Hijab Butch Blues
- Author: Lamya H.
- Language: English
- Genre: Memoir
- Publisher: Dial Press
- Publication date: February 6, 2023
- Publication place: United States
- Pages: 336
- ISBN: 978-0-593-44878-6

= Hijab Butch Blues =

2023 memoir by Lamya H.

Hijab Butch Blues is a 2023 memoir by pseudonymous author Lamya H, published by Dial Press. The memoir's title is a reference to Stone Butch Blues, Leslie Feinberg's 1993 novel.

== Background ==
Lamya H. was born in an Urdu-speaking country. At age four, she and her parents moved to a metropolitan city in a "rich Arab country". At age 14, she realized she was gay after connecting to the story of Maryam in Surah Maryam of the Qur'an. She moved to the U.S. at age 17 after receiving a scholarship to a "prestigious college" in New York City.
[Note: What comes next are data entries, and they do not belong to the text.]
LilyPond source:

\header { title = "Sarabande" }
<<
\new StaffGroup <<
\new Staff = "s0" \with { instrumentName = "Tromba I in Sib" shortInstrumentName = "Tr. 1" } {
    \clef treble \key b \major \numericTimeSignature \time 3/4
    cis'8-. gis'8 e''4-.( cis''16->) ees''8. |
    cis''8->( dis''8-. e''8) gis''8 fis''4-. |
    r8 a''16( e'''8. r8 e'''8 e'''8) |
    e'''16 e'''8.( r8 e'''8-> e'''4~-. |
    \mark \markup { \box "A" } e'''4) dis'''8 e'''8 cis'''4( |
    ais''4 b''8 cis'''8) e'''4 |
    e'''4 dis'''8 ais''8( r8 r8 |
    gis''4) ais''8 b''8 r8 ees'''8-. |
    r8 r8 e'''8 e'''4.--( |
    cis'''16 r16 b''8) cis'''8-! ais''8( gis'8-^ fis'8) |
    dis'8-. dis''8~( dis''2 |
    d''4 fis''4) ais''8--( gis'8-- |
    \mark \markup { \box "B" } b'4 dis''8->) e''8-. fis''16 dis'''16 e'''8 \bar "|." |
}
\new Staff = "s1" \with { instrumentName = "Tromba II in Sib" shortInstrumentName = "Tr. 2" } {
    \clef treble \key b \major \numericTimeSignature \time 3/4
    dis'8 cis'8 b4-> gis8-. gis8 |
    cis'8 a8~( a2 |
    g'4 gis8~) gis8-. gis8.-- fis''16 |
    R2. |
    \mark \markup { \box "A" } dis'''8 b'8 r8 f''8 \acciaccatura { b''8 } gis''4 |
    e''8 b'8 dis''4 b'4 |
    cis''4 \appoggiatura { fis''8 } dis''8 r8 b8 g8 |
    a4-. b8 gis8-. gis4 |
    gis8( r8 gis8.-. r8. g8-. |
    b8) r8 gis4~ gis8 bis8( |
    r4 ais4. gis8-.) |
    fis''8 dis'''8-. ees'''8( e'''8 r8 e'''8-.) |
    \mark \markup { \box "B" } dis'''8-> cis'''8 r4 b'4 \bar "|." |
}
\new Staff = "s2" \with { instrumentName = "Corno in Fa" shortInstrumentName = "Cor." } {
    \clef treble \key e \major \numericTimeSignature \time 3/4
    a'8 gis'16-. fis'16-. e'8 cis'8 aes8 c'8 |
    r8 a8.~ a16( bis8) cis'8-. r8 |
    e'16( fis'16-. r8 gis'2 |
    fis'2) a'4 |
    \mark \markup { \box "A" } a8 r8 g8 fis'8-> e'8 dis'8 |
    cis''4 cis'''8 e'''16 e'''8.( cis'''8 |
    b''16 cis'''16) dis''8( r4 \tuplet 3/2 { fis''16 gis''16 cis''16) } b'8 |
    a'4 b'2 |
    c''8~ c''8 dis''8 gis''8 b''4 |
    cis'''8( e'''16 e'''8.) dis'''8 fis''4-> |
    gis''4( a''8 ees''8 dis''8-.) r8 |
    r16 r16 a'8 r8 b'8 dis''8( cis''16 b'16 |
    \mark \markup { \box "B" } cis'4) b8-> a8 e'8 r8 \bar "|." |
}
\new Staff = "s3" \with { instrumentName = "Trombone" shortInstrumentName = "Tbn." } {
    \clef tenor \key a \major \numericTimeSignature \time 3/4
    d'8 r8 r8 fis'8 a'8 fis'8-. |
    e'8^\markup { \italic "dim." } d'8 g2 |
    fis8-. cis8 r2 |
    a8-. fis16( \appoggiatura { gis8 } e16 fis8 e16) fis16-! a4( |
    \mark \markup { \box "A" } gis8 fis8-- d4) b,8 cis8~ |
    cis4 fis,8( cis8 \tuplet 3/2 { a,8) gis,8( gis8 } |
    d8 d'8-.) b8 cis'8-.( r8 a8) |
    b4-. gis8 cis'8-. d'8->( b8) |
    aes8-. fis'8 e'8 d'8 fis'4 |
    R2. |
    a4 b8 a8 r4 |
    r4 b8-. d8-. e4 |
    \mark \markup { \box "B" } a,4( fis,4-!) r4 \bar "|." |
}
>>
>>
She began writing the essays that comprise the memoir in her 20s.

Lamya describes herself as gender non-conforming, queer, and non-binary. She uses she/they pronouns.

== Summary ==
The memoir is split into three parts. Throughout the book, Lamya connects her own experiences to stories and figures from the Qur'an.

The first part explores Lamya's childhood and early experiences with gender. In the second part, Lamya discusses and challenges the idea of the "authentically gay experience," dismissing the idea that a person needs to come out to one's parents or family to be considered "gay enough". She also discusses the activities she engages in as part of her LGBT identity, such as "dosas every Thursday evening; watching the soccer world cup and picking which teams to cheer on based on anti-imperialism..."

In the final part of the memoir, Lamya discusses her internalized homophobia, relationship to Islam, and decision to come out.

== Reception ==
Hijab Butch Blues received positive reviews from Autostraddle, Muslim Girl, NPR, The Skinny, Them, and Xtra Magazine.

The memoir won the Brooklyn Public Library's Nonfiction Prize for 2023. It was also a finalist for the 36th Lambda Literary Awards, in the category of Lesbian Memoir or Biography.